A few unanswered knocks on the doorstep.
A voice behind me. A dark man now within view. We stare. I stare. Deeply.
Diyacon is of my height and dressed moderately. His pants are cream-colored. His skin resembles dark cocoa. I tasted his skin before – somewhere glazed on top of a cousin’s nutella and Italian bread breakfast sandwich.
I noticed compassion when he switched languages. I held my breath for seconds.
That was the longest exhale of the summer.
Now my ears are perked, but my heart is stiff.
Between a clear sky and a silent street, I stood idly
not knowing what to say or think.
The door opens. I’m running on American time.
Awaiting our meeting, I notice the density of a few board members. Their bellies are full of tayta still simmering in jalapeno juice.
I’m not offered any tea — It must be four in the evening in Asmara.
Diyacon confronts me, again.
I’m indifferent, says the walking contrast. His lips curl up in disappointment.
Eyes remain soft.
We’re in the room. Everyone knows everyone except me. I am the
journalist. This is what I tell them, anyway.
I am an observer. I am consciously observing humanity and office culture in my ancestral country.
Talks of a guide scheduled to release later that year begin.
I become fidget.
I am patiently impatient with the tardiness of others as they trickle in. Diyacon is on the other side of the room.
watches me. And my
insecurities. I create a safe corner to sit in. It’s safer here.
Young. Female. African. American, in a new country where accents, intonations, and tones are unlike that I’ve experienced in my ethnically diverse state.
I am not among dogs, yet I’m still naked. I’m naked in a room where people prefer to be clothesless.
When you are the youngest and speak one and a half languages. You are insecure. I might go.
I fight through imposter syndrome. I am usable. An older tegadelti says so.
And so is diyacon. It feels safe with him. He is my savior. He looks into my corner. I’m conflicted by his sharpness. His sponge-like of senses.
Now we are on English-speaking terms.
He challenges me to a question of writing style, rather than one of detail. The guide is geared toward caregivers of Eritrea’s disabled population. Not the physically handicap nor the Martyr’s but their children.
Who don’t speak
silencedby their own minds.
Diyacon‘s retorts – subtle interruptions – rhetoric – revelations.
I discover Ariam’s meaning in Ge’ez. I am quizzed on its meaning and motivated to think parent’s don’t always teach their seeds the meaning of their own names.

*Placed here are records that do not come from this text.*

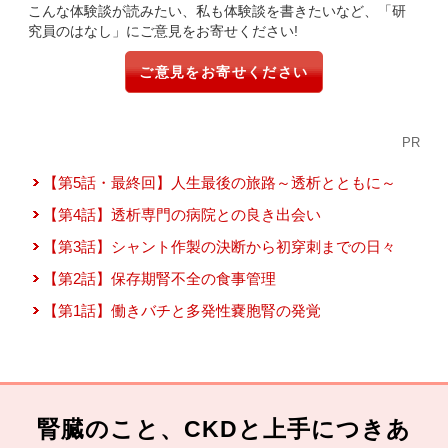
こんな体験談が読みたい、私も体験談を書きたいなど、「研
究員のはなし」にご意見をお寄せください!
ご意見をお寄せください
PR
【第5話・最終回】人生最後の旅路～透析とともに～
【第4話】透析専門の病院との良き出会い
【第3話】シャント作製の決断から初穿刺までの日々
【第2話】保存期腎不全の食事管理
【第1話】働きバチと多発性嚢胞腎の発覚
腎臓のこと、CKDと上手につきあ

It’s beautiful, he tells me.
at this point, diyacon has my whole heart.
Diyacon kept his bike in repair at a nearby shop. The one around the corner from Barbereket. A neighborhood hop-scotch game away from an orange-yellowish building in need of a paint job.
live by the bible and ride on cycles.
I walk beside him in silence, comfortably, bridging communication across cultures.

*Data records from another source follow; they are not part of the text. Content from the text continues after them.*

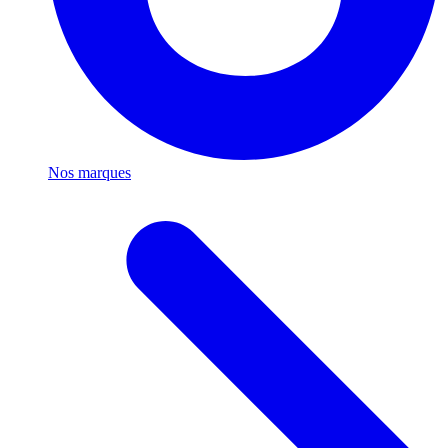
Nos marques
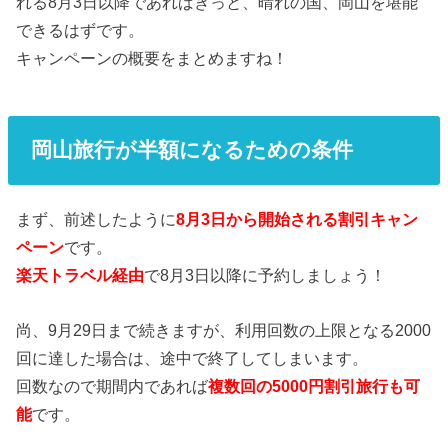
れる8月3日以降であればきっと、晴れの国、岡山を堪能
できるはずです。
キャンペーンの概要をまとめますね！
岡山旅行が半額になるための条件
まず、前述したように
8月3日から開始される割引キャン
ペーン
です。
楽天トラベル経由
で8月3日以降に予約しましょう！
尚、9月29日まで続きますが、利用回数の上限となる2000
回に達した場合は、途中で終了してしまいます。
回数なので期間内であれば
複数回の5000円割引旅行も可
能
です。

I am too sprung off homeland life.
Not only ’cause it’s summertime and the deafening sound of Mr. Frosty ice cream trucks in the middle of muggy New York City nights are absent. There is
nothingto distract me from present day Asmara where work isn’t given more affection than family and street harassment is minimal.
I am honoring an afternoon with a servant of Eritrea’s Orthodox Tewahado Church.
We are not holding hands — but it could happen.
Here, in the Red Sea Pastry shop, diyacon orders us the national drink — shahi.
You learn a lot about an Eritrean with whom you have shahi with.
And a lottery ticket appears.
a Raymoc lottery ticket.
We’ll split the earnings, he says jocularly.
And you say God sent him?
I say it was God.
This prose is dedicated to a beautiful soul named ዲያቆን Eyobid.